問題は、どちらの主張が正しいか? ではなく、どちらを信用するかである。
私は、選挙目当てに耳障りの良い言葉を並べる小沢氏より、不器用な野田総理の方を信用する。
『日本改造計画』を発表し、自らの政策・政見を広く国民に問うた頃の小沢氏は、私には輝いて見えたものである。『日本改造計画』では、「過半数が賛成している案を、少数のダダっ子がいて、その子をなだめるために、いいなりになってすべてを変えてしまう」のは「少数者の横暴」だと述べていたが、この主張は何処へ行ってしまたのだろうか?
これだけではない。小さな政府路線を標榜した筈の小沢氏だが、民主党代表となってからはその路線を急転させ、「行き過ぎた市場主義」の修正と「国民の生活が第一」というスローガンを前面に打ち出し、原子力発電を「過渡的エネルギー」と位置づけていた同党のエネルギー政策を、恒久的エネルギーとして原発を積極的に推進するという見解に修正したのも小沢氏だ。原子力発電が重大問題になっている現在,この問題で沈黙を守る小沢氏の政治的計算は国民を裏切るものである。
政治家である以上、筋を通すのも、時代の変化に応じて主張を変えるのも必要な事である。
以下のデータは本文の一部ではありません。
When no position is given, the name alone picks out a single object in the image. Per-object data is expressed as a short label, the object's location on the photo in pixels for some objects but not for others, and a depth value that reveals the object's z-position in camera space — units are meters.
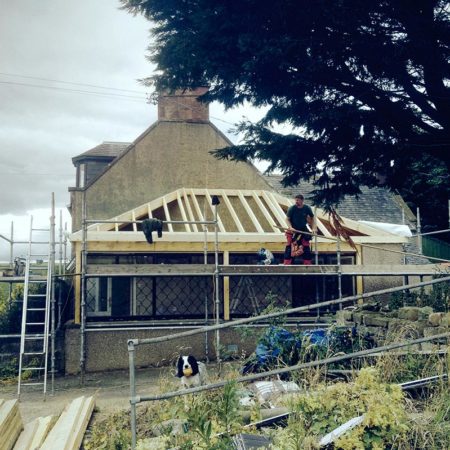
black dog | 6.46
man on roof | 10.32
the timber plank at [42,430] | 5.00
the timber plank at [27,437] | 5.06
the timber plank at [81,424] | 4.79
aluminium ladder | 8.43
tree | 5.86
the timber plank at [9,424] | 5.00
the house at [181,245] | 10.08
その際、大切なのは「動機」である。
世に言う、バルカン政治家は、その時々の状況変化に応じ、敵味方を目まぐるしく変えていく政治家の事を指すが、国を思っての変幻自在であるのか、自己利益追求目的であるかで、その評価は一変する。
団子レース的な派閥争いは、敵対相手の変心・寝返りなどその時々の状況の変化に素早く迅速に手を打てる手腕を持つ政治家を生むが、小沢氏はその申し子の様な存在である。国論を分裂させ、内政を利権化して政治グループ同士での同盟・敵対も繰り返すことが得意な小沢氏型政治家は日本の未来には今や不要で有る。
小沢氏は日本財政はギリシャより遥かに良いと断言されるが、残念な事に小沢氏の力は、市場は勿論、各付け会社の足元にも及ばず、とても便りにする訳には行かない。
この際、野田総理は小沢氏と決別して、物事を決められる政治に踏み切るべきである。同時に、小沢氏の警告は警告として真摯に受け止め、橋下市長に土下座してでも「統治機構」の徹底改革の仕方を学んで欲しい。